Maintenant que la Commission européenne a clarifié les relations entre les compagnies aériennes à bas coùts et les aéroports, l’avenir du low cost en Europe n’a jamais été aussi radieux, d’autant que pour les plates-formes aéroportuaires il incarne les plus sérieuses promesses de croissance. En avoisinant 20 % de part de marché, dès cette année sans doute, ces nouveaux transporteurs sont devenus des acteurs à part entière du ciel européen.


C’est avec soulagement que la plupart des aéroports à travers l’Europe ont pris connaissance de la décision de la Commission européenne, rendue publique le 3 février dernier, au sujet des aides accordées par l’aéroport de Charleroi à Ryanair. En se gardant de tout triomphalisme, le premier concerné, en l’occurrence le conseil de l’aéroport de Charleroi, note que  » la commission a validé divers principes de base affirmés par l’aéroport depuis l’ouverture de la procédure, à savoir, le soutien au démarrage de nouvelles lignes et à l’établissement de la base de Ryanair (notamment les frais de formation des pilotes et des équipages et frais d’hôtel), ainsi que les contributions de BSCA (Brussels south Charleroi Airport) à une joint venture créée avec Ryanair, Promocy, utilisées pour faire la promotion de l’aéroport, la publicité des destinations et contribuer à la croissance du volume de passagers de et vers Charleroi « .

Pour la direction de l’aéroport belge,  » la commission reconnaît implicitement l’impact financier conséquent des recettes commerciales générées par l’afflux de passager et permettant de financer les rabais accordés sur les activités d’assistance en escale. La commission confirme l’importance de la promotion de l’activité des compagnies à bas coùts et l’impact considérable de ces dernières sur le développement régional. Le conseil de BSCA regrette cependant que la commission européenne n’ai pas suivi tant ses arguments, que ceux de la Région Wallonne et de son client, Ryanair, concernant les réductions accordées à Ryanair sur les redevances d’atterrissage, les rabais sur les prestations d’assistance en escale, la durée des contributions à Promocy « .

En résumé, si Ryanair est appelé à rembourser une partie des aides attribuées par l’aéroport de Charleroi et la région Wallonne, la Commission européenne valide sans ambiguïté le principe du soutien au lancement de nouvelles lignes par des compagnies à bas coùts. A travers, l’Europe, cette décision a été accueillie avec sérénité, notamment par les seize aéroports secondaires et régionaux français concernés, comme en témoignaient les réactions de leurs gestionnaires recueillies à chaud par l’AFP. La déclaration du président de la chambre de commerce de Carcassonne, René Escourrou, résume à elle seule assez fidèlement le sentiment général : « ce qui est important, c’est le principe de la légalisation de l’aide marketing pour l’ouverture des lignes ».

⁂

▸ CONSIGNES:
a) Répondez à ces questions sur l'extrait consacré aux compagnies à bas coûts :
(i) Quelle part de marché ces nouveaux transporteurs devraient-ils avoisiner ?
(ii) À quelle date la décision de la Commission européenne a-t-elle été rendue publique ?
(iii) Combien d'aéroports secondaires et régionaux français sont concernés par cette décision ?
b) Donnez, s'il vous plaît, la suite de l'extrait sur les compagnies à bas coûts et l'aéroport de Charleroi, à partir de sa dernière phrase.
Les données n'interviennent pas dans ce travail.

[Entrées du jeu de données]
⁂

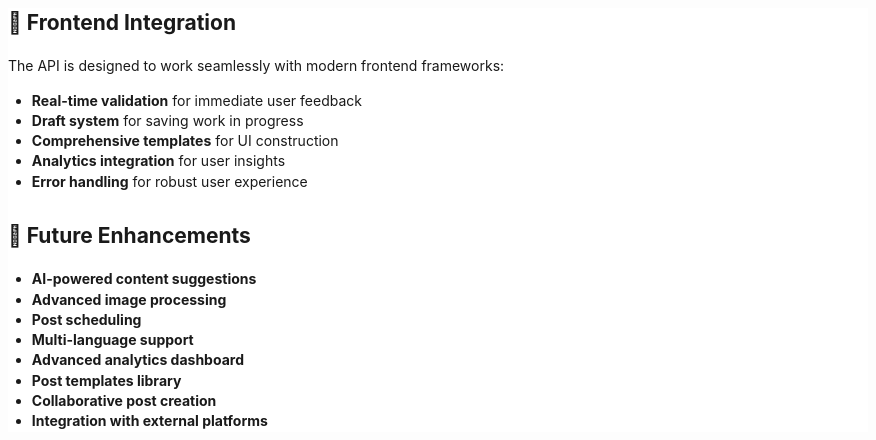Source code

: ## 📱 Frontend Integration

The API is designed to work seamlessly with modern frontend frameworks:

- **Real-time validation** for immediate user feedback
- **Draft system** for saving work in progress
- **Comprehensive templates** for UI construction
- **Analytics integration** for user insights
- **Error handling** for robust user experience

## 🔮 Future Enhancements

- **AI-powered content suggestions**
- **Advanced image processing**
- **Post scheduling**
- **Multi-language support**
- **Advanced analytics dashboard**
- **Post templates library**
- **Collaborative post creation**
- **Integration with external platforms**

⁂

▸ CORRIGÉ:
a)
(i) Environ 20 %, sans doute dès cette année.
(ii) Le 3 février.
(iii) Seize.

b)
Même si  » elle coùte assez cher « , comme le souligne la Chambre de commerce de Bergerac, nulle part, ce soutien financier vécu comme un investissement rentable, n’est remis en question :  » la publicité payée à Ryanair pour faire la promotion de la Dordogne à l’étranger porte ses fruits « . Fait nouveau, la  » légalisation  » de ces pratiques fait que les dirigeants n’hésitent plus à parler ouvertement des accords passés avec la compagnie irlandaise.  » Nous avons acheté à Ryanair un produit qui est l’arrivée de 50.000 passagers britanniques à Pau chaque année « , sur la base de  » 400.000 euros « , explique Michel Brau, le président de la CCI de Pau, à l’AFP.

Dans un communiqué, l’aéroport béarnais reprend un commentaire du Comité départemental de Charente-Maritime, justifiant l’aide publique apportée à Ryanair pour la ligne Londres-la Rochelle :  » avant, nous dépensions quelques 2 à 3 millions de francs pour participer à des salons, des workshops, des campagnes de communication en Angleterre pour attirer quelques hypothétiques touristes anglais à la Rochelle… Aujourd’hui avec Ryanair, ces mêmes 2 à 3 millions de francs, soit 300 à 450 000 euros, se matérialisent par 50 000 touristes anglais qui concrètement débarquent sur le tarmac de l’aéroport et vont visiter et dépenser dans nos hôtels et restaurants « .

Face à ses détracteurs, Serge Kubla, ministre Régional Wallon, en charge de BSCA affirme qu’en dépit des aides et ristournes accordées à Ryanair, l’aéroport est devenu rentable. S’appuyant sur une étude universitaire, il précise que l’activité de la compagnie irlandaise a généré 700 emplois directs, 3.000 emplois indirects et que les retombées en Wallonie et à Bruxelles son estimées à 110 millions euros. En 2003, l’aéroport wallon a traité 1,8 million de passagers soit 42 % de plus qu’en 2002. En 2000, son activité se situait aux environs de 250 000 passagers par an. L’année suivante, Ryanair décidait d’y implanter sa première base continentale et ouvrait, le 26 avril, six lignes (Pise, Venise, Carcassonne, Londres, Glasgow et Shannon). Actuellement 12 destinations quotidiennes sont offertes au départ de Charleroi.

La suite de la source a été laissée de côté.